■ **EXERCISE INSTRUCTIONS**: All of the entries are to be restated word for word.

══ MATERIAL PROVIDED ══

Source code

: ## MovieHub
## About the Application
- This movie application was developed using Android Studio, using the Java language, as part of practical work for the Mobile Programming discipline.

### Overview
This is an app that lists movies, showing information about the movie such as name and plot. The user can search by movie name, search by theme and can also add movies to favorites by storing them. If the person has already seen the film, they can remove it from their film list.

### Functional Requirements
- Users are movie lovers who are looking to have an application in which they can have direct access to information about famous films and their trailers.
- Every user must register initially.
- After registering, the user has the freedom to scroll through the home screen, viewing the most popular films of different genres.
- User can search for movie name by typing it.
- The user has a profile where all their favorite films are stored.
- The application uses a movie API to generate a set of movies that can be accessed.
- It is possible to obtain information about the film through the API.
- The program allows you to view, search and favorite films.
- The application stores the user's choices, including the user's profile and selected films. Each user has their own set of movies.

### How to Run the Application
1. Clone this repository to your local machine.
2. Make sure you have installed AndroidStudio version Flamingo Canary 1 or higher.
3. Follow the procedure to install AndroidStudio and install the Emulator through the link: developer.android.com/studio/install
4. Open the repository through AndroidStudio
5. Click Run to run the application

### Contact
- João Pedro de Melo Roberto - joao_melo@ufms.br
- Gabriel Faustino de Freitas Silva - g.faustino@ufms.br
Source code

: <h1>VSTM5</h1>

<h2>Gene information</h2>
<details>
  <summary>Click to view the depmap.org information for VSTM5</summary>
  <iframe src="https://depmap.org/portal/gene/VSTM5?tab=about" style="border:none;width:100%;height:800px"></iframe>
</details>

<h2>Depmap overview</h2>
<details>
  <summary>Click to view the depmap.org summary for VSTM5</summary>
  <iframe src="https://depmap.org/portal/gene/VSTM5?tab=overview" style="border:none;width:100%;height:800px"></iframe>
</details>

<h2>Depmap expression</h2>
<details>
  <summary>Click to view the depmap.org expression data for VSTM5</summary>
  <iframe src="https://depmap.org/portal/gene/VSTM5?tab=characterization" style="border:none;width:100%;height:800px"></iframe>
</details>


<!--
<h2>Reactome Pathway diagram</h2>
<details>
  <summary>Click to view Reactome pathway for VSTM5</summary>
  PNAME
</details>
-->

═══

■ **SOLUTION FOR THIS EXERCISE**:
Source code

: ## MovieHub
## About the Application
- This movie application was developed using Android Studio, using the Java language, as part of practical work for the Mobile Programming discipline.

### Overview
This is an app that lists movies, showing information about the movie such as name and plot. The user can search by movie name, search by theme and can also add movies to favorites by storing them. If the person has already seen the film, they can remove it from their film list.

### Functional Requirements
- Users are movie lovers who are looking to have an application in which they can have direct access to information about famous films and their trailers.
- Every user must register initially.
- After registering, the user has the freedom to scroll through the home screen, viewing the most popular films of different genres.
- User can search for movie name by typing it.
- The user has a profile where all their favorite films are stored.
- The application uses a movie API to generate a set of movies that can be accessed.
- It is possible to obtain information about the film through the API.
- The program allows you to view, search and favorite films.
- The application stores the user's choices, including the user's profile and selected films. Each user has their own set of movies.

### How to Run the Application
1. Clone this repository to your local machine.
2. Make sure you have installed AndroidStudio version Flamingo Canary 1 or higher.
3. Follow the procedure to install AndroidStudio and install the Emulator through the link: developer.android.com/studio/install
4. Open the repository through AndroidStudio
5. Click Run to run the application

### Contact
- João Pedro de Melo Roberto - joao_melo@ufms.br
- Gabriel Faustino de Freitas Silva - g.faustino@ufms.br
Source code

: <h1>VSTM5</h1>

<h2>Gene information</h2>
<details>
  <summary>Click to view the depmap.org information for VSTM5</summary>
  <iframe src="https://depmap.org/portal/gene/VSTM5?tab=about" style="border:none;width:100%;height:800px"></iframe>
</details>

<h2>Depmap overview</h2>
<details>
  <summary>Click to view the depmap.org summary for VSTM5</summary>
  <iframe src="https://depmap.org/portal/gene/VSTM5?tab=overview" style="border:none;width:100%;height:800px"></iframe>
</details>

<h2>Depmap expression</h2>
<details>
  <summary>Click to view the depmap.org expression data for VSTM5</summary>
  <iframe src="https://depmap.org/portal/gene/VSTM5?tab=characterization" style="border:none;width:100%;height:800px"></iframe>
</details>


<!--
<h2>Reactome Pathway diagram</h2>
<details>
  <summary>Click to view Reactome pathway for VSTM5</summary>
  PNAME
</details>
-->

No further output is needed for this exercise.